Prüfung von Fall zu Fall

Mit der digitalen Lösung verkürzen sich die Wege in der Fertigung und es wird ermöglicht, alle Betriebsdaten der Maschinen im Shopfloor einzusehen.

Bei vielen Unternehmen sind die Produktionsmaschinen schon lange Jahre im Einsatz, sodass eine digitale Anbindung nur mit Work­arounds möglich ist und individuelle Lösungen nötig sind. „Bei Weidmüller mussten wir immer von Fall zu Fall prüfen, ob eine Anbindung sinnvoll ist“, erläutert Markus Frelke. Teilweise wurden deshalb Schnittstellen nachgerüstet und eine Internet-of-Things-Kopplungslösung entwickelt, um von allen Maschinen die relevanten Daten zu erfassen. Weidmüller hat damit Neuland betreten, berichtet Markus Frelke: „Vorher gab es vereinzelt Insellösungen. Wir hatten über eigenentwickelte oder zugekaufte Programme bestimmte Maschinen angeschlossen. Mit der Digital Manufacturing Suite konnten wir hier vieles ablösen.“

Insgesamt wurden im ersten, etwa neun Monate dauernden Implementierungsprojekt zunächst vierzig Kunststoffmaschinen angebunden. Im zweiten und dritten Schritt wurden im Montage- und Metallbereich weitere Sonderanlagen angebunden und darüber hinaus auch Prozesse optimiert, sodass inzwischen an die hundert Maschinen digitalisiert sind.

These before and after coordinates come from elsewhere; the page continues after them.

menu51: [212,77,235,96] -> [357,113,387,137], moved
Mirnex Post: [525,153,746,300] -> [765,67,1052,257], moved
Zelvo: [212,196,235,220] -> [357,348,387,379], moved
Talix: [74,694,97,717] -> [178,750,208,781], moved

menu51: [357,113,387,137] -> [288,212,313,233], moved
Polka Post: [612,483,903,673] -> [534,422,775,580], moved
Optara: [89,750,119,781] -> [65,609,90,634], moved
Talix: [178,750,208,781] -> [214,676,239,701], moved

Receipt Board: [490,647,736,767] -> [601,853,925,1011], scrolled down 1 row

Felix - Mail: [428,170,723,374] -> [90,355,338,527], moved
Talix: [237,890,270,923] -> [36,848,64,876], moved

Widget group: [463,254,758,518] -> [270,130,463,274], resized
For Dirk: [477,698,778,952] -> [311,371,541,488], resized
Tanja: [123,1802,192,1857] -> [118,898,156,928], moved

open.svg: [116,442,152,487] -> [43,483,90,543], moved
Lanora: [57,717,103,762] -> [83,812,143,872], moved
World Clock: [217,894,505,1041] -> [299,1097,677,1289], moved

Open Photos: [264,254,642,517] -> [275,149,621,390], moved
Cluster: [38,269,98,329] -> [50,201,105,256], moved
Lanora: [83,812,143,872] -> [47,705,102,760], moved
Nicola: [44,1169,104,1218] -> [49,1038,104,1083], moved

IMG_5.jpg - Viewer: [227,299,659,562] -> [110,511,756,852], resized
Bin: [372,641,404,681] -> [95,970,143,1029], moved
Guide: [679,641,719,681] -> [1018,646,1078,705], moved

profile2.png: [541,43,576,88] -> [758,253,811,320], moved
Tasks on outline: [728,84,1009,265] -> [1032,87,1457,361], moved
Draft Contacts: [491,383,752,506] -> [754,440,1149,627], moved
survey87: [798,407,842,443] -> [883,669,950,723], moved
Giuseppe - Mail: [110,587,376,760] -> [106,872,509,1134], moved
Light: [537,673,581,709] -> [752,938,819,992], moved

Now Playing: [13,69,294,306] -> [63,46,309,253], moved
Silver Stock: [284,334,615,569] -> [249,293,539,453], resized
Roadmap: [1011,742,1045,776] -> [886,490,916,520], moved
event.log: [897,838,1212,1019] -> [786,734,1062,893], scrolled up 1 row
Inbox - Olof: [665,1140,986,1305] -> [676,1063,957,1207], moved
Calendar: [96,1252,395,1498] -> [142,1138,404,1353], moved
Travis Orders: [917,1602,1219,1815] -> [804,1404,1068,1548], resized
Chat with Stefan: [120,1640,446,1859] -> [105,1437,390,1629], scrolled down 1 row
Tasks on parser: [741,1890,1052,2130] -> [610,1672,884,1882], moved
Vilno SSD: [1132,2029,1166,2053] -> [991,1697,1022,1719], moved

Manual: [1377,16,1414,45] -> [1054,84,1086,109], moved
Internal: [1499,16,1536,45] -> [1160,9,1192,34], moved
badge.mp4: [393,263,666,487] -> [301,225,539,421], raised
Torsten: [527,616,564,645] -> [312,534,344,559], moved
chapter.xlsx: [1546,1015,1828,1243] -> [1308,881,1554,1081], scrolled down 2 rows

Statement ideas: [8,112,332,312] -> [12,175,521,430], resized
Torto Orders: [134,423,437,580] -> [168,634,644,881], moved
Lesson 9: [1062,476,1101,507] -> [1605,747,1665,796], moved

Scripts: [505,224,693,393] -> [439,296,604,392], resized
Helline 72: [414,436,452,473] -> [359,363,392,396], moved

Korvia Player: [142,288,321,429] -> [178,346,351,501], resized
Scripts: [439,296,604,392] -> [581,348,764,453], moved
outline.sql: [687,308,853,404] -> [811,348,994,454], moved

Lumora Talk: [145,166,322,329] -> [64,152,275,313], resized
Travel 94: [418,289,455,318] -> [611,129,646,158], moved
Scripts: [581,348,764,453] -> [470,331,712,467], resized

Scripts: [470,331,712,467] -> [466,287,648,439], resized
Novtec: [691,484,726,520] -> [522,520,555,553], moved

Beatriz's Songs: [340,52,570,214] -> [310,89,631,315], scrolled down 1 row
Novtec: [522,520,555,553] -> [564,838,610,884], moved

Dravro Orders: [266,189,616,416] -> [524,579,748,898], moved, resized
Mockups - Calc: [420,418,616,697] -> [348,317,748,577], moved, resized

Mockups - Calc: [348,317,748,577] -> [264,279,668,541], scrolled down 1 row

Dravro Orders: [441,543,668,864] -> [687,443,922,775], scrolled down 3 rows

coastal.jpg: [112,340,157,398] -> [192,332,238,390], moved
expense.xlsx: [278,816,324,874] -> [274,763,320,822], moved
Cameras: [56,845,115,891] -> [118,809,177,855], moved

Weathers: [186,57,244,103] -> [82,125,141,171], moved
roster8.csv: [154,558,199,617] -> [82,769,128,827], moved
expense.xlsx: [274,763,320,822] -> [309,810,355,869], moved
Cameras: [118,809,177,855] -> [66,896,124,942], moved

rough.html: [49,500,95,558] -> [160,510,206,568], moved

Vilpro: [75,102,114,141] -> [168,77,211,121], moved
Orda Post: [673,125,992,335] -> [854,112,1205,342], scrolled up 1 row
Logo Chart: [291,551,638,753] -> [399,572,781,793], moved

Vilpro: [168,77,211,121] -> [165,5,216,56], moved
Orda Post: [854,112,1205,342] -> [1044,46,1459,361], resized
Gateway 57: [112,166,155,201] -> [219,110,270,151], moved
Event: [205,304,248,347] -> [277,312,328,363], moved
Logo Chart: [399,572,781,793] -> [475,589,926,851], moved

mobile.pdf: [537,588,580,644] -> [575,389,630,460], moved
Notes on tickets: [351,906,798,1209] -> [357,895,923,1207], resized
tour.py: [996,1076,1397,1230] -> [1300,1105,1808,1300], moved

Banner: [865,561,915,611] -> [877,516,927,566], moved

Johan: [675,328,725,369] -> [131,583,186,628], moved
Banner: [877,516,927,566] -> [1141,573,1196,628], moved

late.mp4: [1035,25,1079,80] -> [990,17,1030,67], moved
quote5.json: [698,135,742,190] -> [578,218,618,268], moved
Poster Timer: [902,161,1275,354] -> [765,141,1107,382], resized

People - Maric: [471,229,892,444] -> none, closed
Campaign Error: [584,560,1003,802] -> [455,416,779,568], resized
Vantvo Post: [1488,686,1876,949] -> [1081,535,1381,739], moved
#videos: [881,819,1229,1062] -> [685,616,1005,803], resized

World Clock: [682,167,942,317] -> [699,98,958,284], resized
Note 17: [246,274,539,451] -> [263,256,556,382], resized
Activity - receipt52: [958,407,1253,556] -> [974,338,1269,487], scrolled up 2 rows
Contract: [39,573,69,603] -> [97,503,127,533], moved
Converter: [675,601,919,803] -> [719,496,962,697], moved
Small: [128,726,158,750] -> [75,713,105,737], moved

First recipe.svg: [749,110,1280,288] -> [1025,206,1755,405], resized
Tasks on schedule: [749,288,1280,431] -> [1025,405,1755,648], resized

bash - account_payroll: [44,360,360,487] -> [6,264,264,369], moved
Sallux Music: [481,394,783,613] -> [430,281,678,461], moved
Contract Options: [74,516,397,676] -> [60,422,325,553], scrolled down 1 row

Herausforderung: Stammdaten

Wie bei jedem Projekt gab es auch Hürden zu meistern. „Wir arbeiten mit vielen verschiedenen Technologien, was die Oberflächen, die Integration und das Java-Deve­lopment anbelangt. Hier mussten wir erstmal das Verständnis auf der Entwicklungsebene gewinnen“, so Markus Frelke. Zusätzlich galt es, Know-how hinsichtlich des Produkts, der Prozesse, des Customizing und der Maschinenanbindung aufzubauen. „Eine Herausforderung war es auch, die Stammdaten so gerade zu ziehen, dass wir die Integration der Prozesse durchgängig hoch halten konnten“, sagt Markus Frelke. Zudem musste Zeit investiert werden, um Akzeptanz bei den Anwendern zu schaffen.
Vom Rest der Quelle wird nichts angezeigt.